BEGIN THE DATA
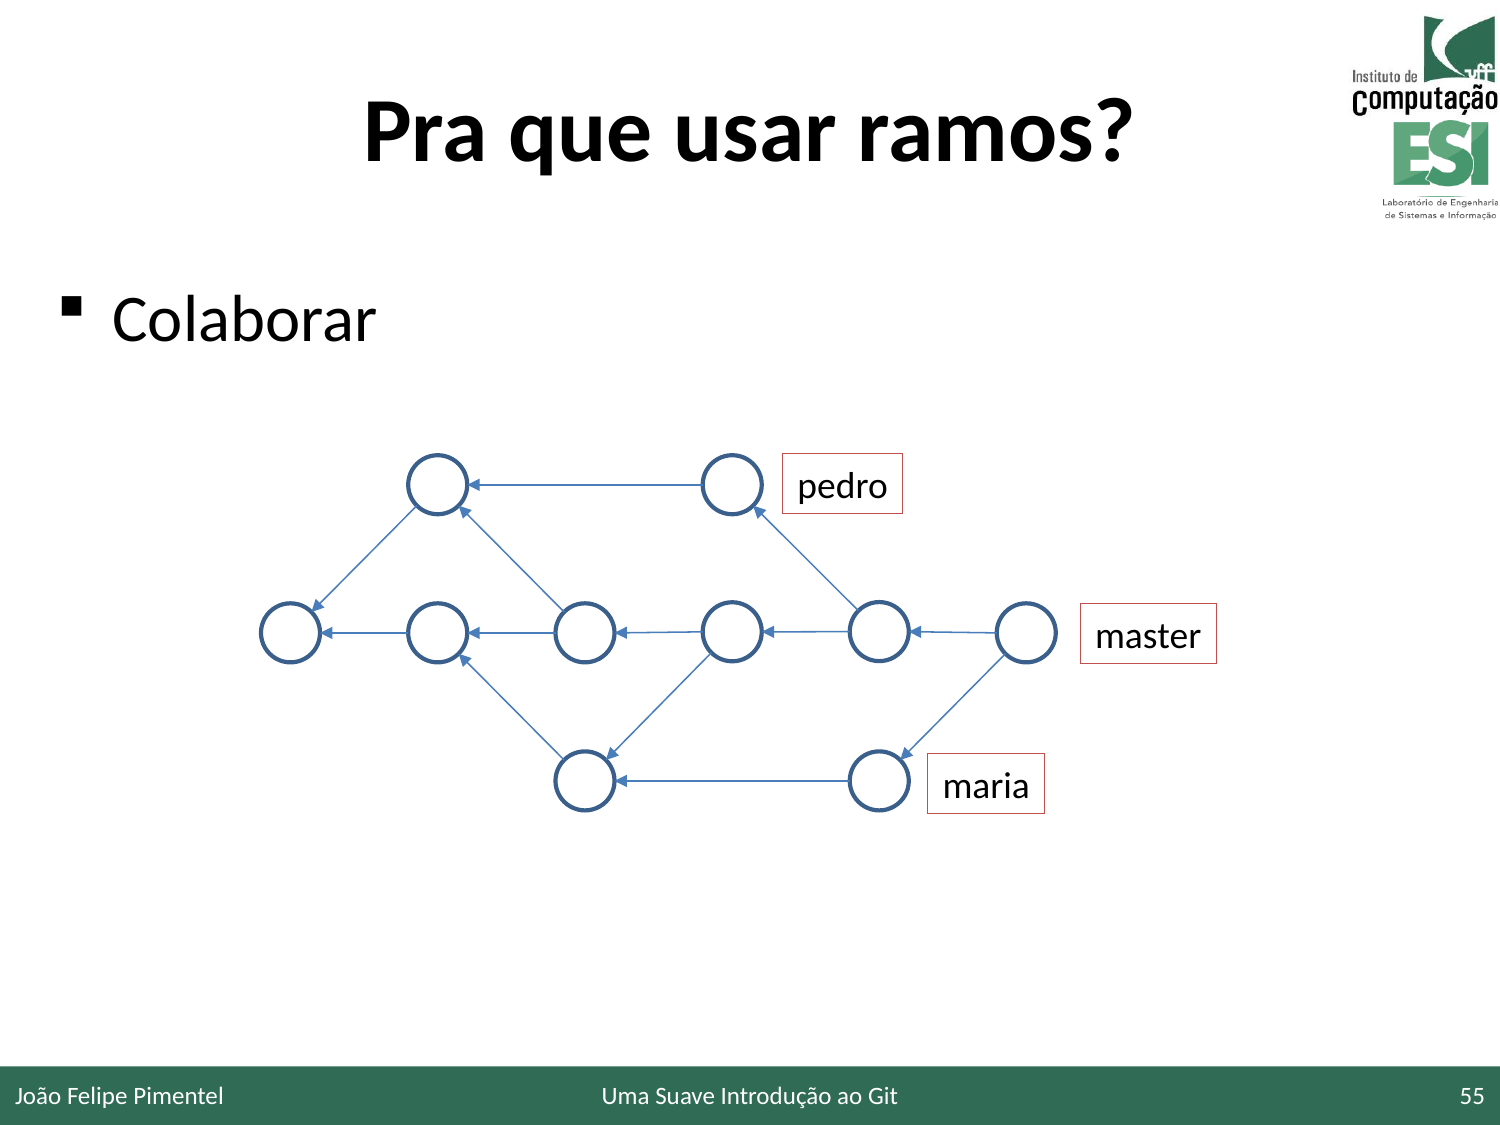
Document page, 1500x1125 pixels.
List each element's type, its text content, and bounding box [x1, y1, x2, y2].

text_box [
END THE DATA
BEGIN THE DATA
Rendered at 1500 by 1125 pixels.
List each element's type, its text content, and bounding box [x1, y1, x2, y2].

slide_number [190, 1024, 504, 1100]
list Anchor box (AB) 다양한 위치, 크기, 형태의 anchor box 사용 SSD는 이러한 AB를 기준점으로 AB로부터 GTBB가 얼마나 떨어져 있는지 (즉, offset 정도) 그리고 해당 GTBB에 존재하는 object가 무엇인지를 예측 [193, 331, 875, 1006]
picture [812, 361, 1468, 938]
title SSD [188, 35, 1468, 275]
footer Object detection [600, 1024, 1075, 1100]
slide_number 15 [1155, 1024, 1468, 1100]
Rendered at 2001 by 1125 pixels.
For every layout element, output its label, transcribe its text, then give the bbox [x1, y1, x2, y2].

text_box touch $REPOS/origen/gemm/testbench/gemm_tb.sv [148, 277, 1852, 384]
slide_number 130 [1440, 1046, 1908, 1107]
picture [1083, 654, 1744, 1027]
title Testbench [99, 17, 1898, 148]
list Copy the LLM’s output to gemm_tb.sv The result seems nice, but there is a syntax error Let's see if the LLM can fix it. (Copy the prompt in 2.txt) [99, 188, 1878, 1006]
END THE DATA
INSTRUCTION: Using the entries above, repeat only the lines from the one containing "Rendered at 1500 by 1125 pixels." through the one containing "Rendered at 2001 by 1125 pixels.", end lines included.

RESULT FOR THIS TASK:
Rendered at 1500 by 1125 pixels.
List each element's type, its text content, and bounding box [x1, y1, x2, y2].

slide_number [190, 1024, 504, 1100]
list Anchor box (AB) 다양한 위치, 크기, 형태의 anchor box 사용 SSD는 이러한 AB를 기준점으로 AB로부터 GTBB가 얼마나 떨어져 있는지 (즉, offset 정도) 그리고 해당 GTBB에 존재하는 object가 무엇인지를 예측 [193, 331, 875, 1006]
picture [812, 361, 1468, 938]
title SSD [188, 35, 1468, 275]
footer Object detection [600, 1024, 1075, 1100]
slide_number 15 [1155, 1024, 1468, 1100]
Rendered at 2001 by 1125 pixels.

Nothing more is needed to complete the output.